● **TASK STATEMENT**: Within the listing below, count the lines that include "action" and give the count alone.

● **INPUT RECORDS**:
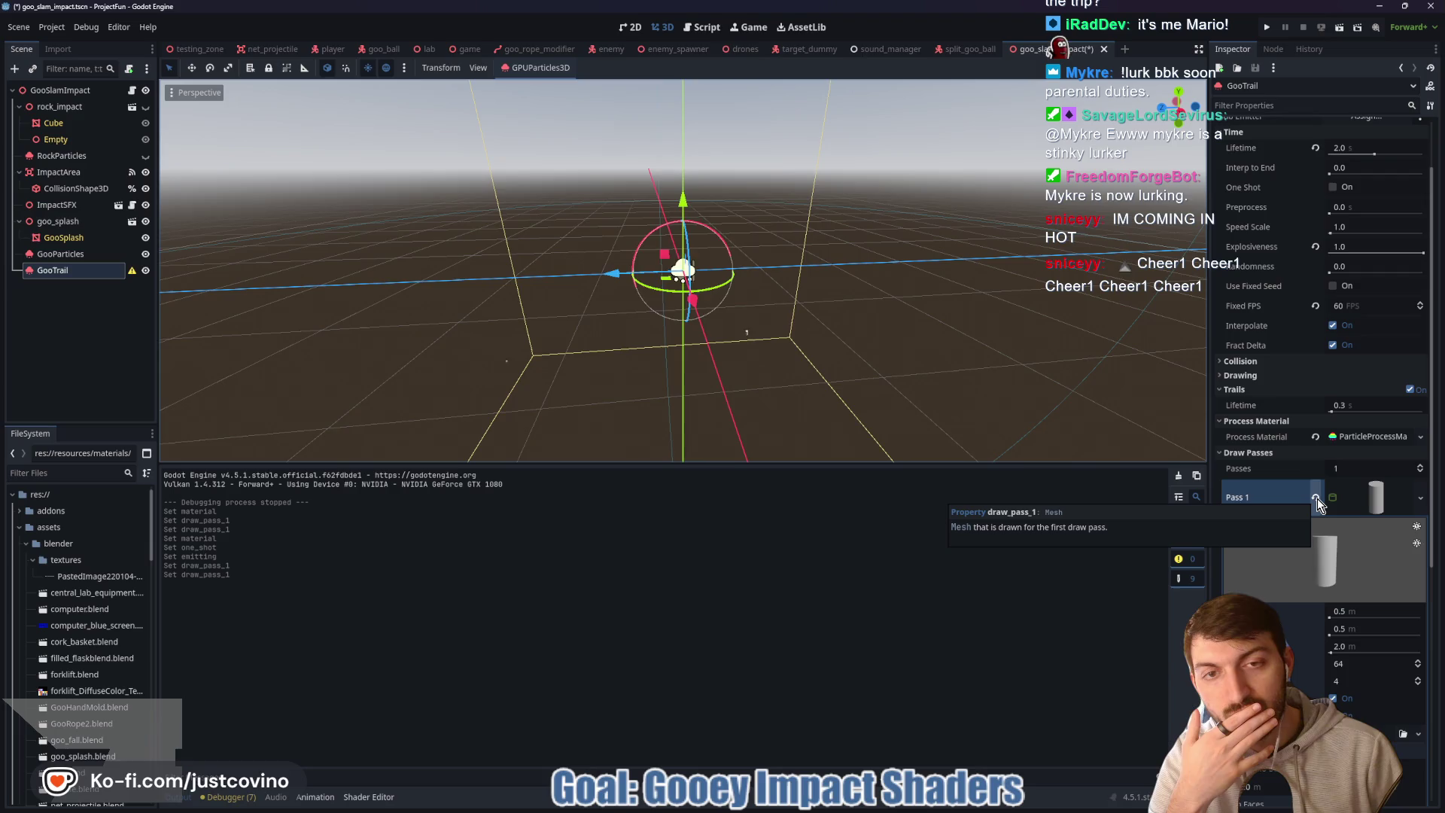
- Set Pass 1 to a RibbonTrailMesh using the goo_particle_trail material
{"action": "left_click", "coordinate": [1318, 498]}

---

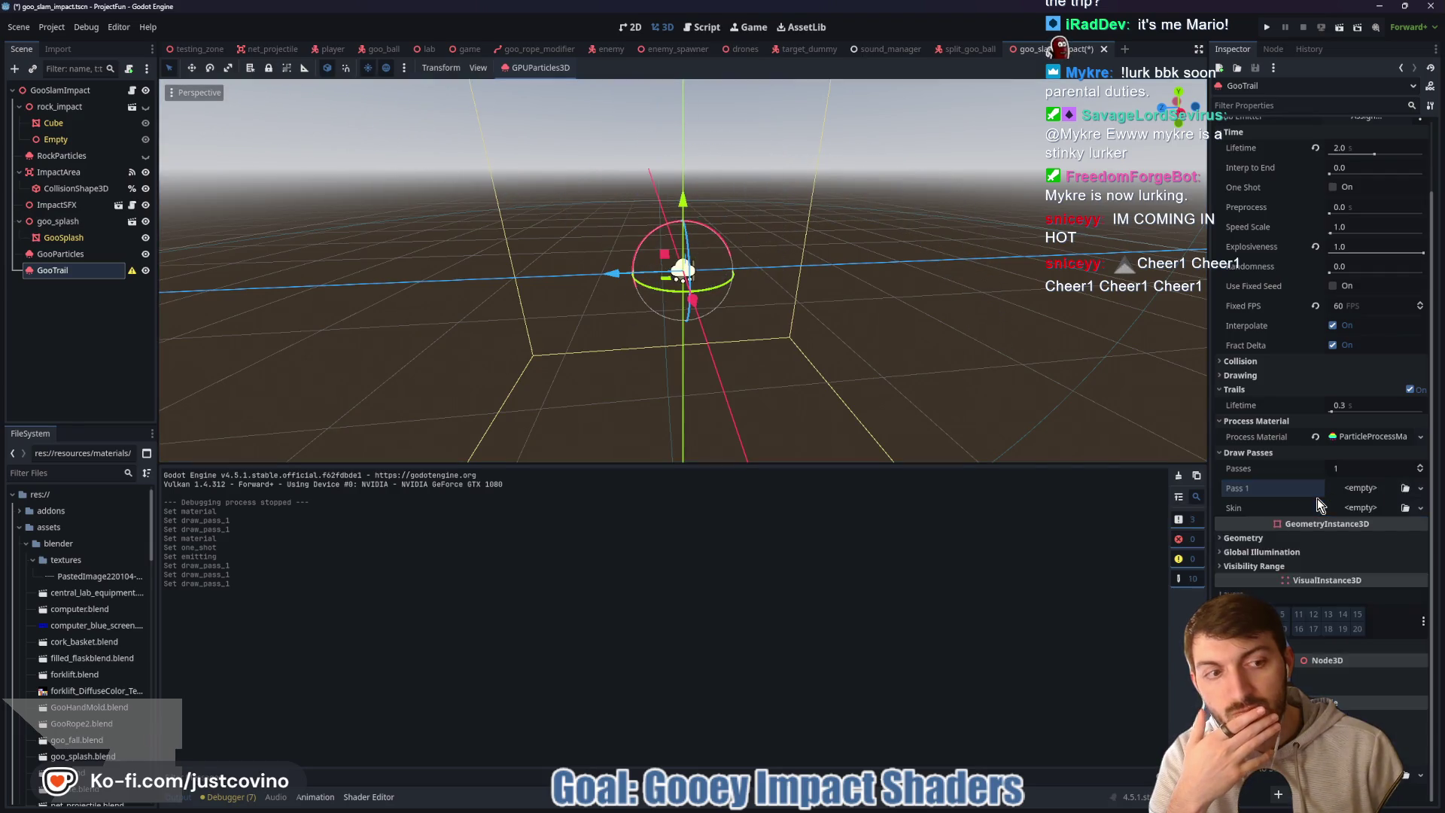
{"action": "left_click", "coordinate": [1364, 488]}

● **RESPONSE BELOW**: 2